Closed crystal0913 closed 4 years ago
wiki_all.txt is not directly used for providing negative training. Instead, we rely on it to filter out potential false negatives. In other words,
wiki_quality -> confident positives frequent ngrams - wiki_all.txt -> confident negatives
Here, (A - B) is a set substraction operation.
δ in the paper = wiki_all.txt - wiki_quality.txt , right ?
要挖掘一个特定领域的短语,wiki_quality.txt中不在给定语料中的短语,其作为phrase quality estimator 的特征(如pmi、idf)是如何得到的呢?
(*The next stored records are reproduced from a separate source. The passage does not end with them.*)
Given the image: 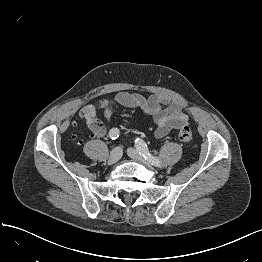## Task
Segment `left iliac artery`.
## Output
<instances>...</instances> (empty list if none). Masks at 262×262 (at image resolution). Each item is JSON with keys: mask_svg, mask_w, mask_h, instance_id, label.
Wrapping results in <instances>:
<instances>
[{"mask_svg": "<svg viewBox=\"0 0 262 262\" xmlns=\"http://www.w3.org/2000/svg\"><path fill=\"white\" fill-rule=\"evenodd\" d=\"M135 146H136V149L139 151V153L146 160H148L151 163V165H154V166H157V167H161L160 161L149 152L146 143L142 139L137 138L135 140Z\"/></svg>", "mask_w": 262, "mask_h": 262, "instance_id": "44dca946", "label": "left iliac artery"}]
</instances>
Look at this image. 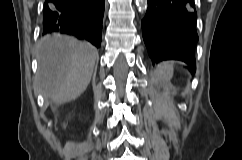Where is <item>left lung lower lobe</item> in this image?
<instances>
[{
  "instance_id": "obj_1",
  "label": "left lung lower lobe",
  "mask_w": 242,
  "mask_h": 160,
  "mask_svg": "<svg viewBox=\"0 0 242 160\" xmlns=\"http://www.w3.org/2000/svg\"><path fill=\"white\" fill-rule=\"evenodd\" d=\"M196 20L194 0H148L142 30L153 65L180 60L195 72Z\"/></svg>"
}]
</instances>
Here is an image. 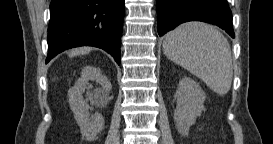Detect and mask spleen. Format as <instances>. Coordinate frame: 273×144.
Here are the masks:
<instances>
[{
    "label": "spleen",
    "instance_id": "spleen-1",
    "mask_svg": "<svg viewBox=\"0 0 273 144\" xmlns=\"http://www.w3.org/2000/svg\"><path fill=\"white\" fill-rule=\"evenodd\" d=\"M163 52L219 95L228 93L233 77L228 40L214 26L184 23L166 34Z\"/></svg>",
    "mask_w": 273,
    "mask_h": 144
}]
</instances>
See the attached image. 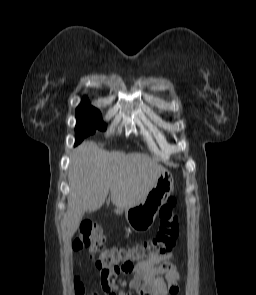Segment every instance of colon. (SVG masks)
<instances>
[{
    "mask_svg": "<svg viewBox=\"0 0 256 295\" xmlns=\"http://www.w3.org/2000/svg\"><path fill=\"white\" fill-rule=\"evenodd\" d=\"M175 205L176 198L170 197L161 207L159 231L156 236L129 247L106 249L104 247L106 239L101 226L92 222H83L73 241V250L88 249L95 266L104 271L117 268L130 270L139 263L158 259L169 253L176 242L178 218L174 212ZM74 291L76 295H85L84 286L78 278L74 280Z\"/></svg>",
    "mask_w": 256,
    "mask_h": 295,
    "instance_id": "1",
    "label": "colon"
}]
</instances>
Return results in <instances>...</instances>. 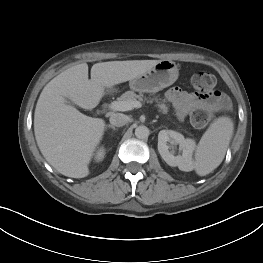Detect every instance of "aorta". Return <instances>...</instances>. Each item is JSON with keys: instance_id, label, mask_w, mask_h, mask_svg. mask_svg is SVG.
<instances>
[{"instance_id": "obj_1", "label": "aorta", "mask_w": 263, "mask_h": 263, "mask_svg": "<svg viewBox=\"0 0 263 263\" xmlns=\"http://www.w3.org/2000/svg\"><path fill=\"white\" fill-rule=\"evenodd\" d=\"M135 136L140 139L147 138L149 136V129L144 125H140L135 129Z\"/></svg>"}]
</instances>
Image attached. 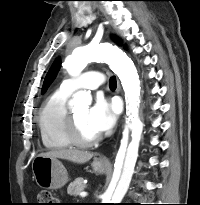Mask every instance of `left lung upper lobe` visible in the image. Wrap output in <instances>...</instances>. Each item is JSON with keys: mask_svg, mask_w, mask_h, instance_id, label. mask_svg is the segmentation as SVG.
<instances>
[{"mask_svg": "<svg viewBox=\"0 0 200 205\" xmlns=\"http://www.w3.org/2000/svg\"><path fill=\"white\" fill-rule=\"evenodd\" d=\"M116 42L119 43V40L114 38ZM61 66V61L60 59H56L55 62L53 63V65L51 66L50 70L48 71L44 83H43V87H42V93H44L46 91V89L49 87V85L52 83V81L55 79L59 69Z\"/></svg>", "mask_w": 200, "mask_h": 205, "instance_id": "obj_1", "label": "left lung upper lobe"}]
</instances>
δ in the paper = wiki_all.txt - wiki_quality.txt , right ?
Yes.
要挖掘一个特定领域的短语,wiki_quality.txt中不在给定语料中的短语,其作为phrase quality
estimator 的特征(如pmi、idf)是如何得到的呢?
We only extract features for phrases that are overlapped between wiki_quality and corpus. For those that not exist in the corpus, we simply ignore them.
按照paper中的理解,wiki_all.txt应该是一个非常大的n-gram 候选集合,为什么这儿给的wiki_all.txt只是含有少数噪声而大部分和wiki_quality.txt 一样呢?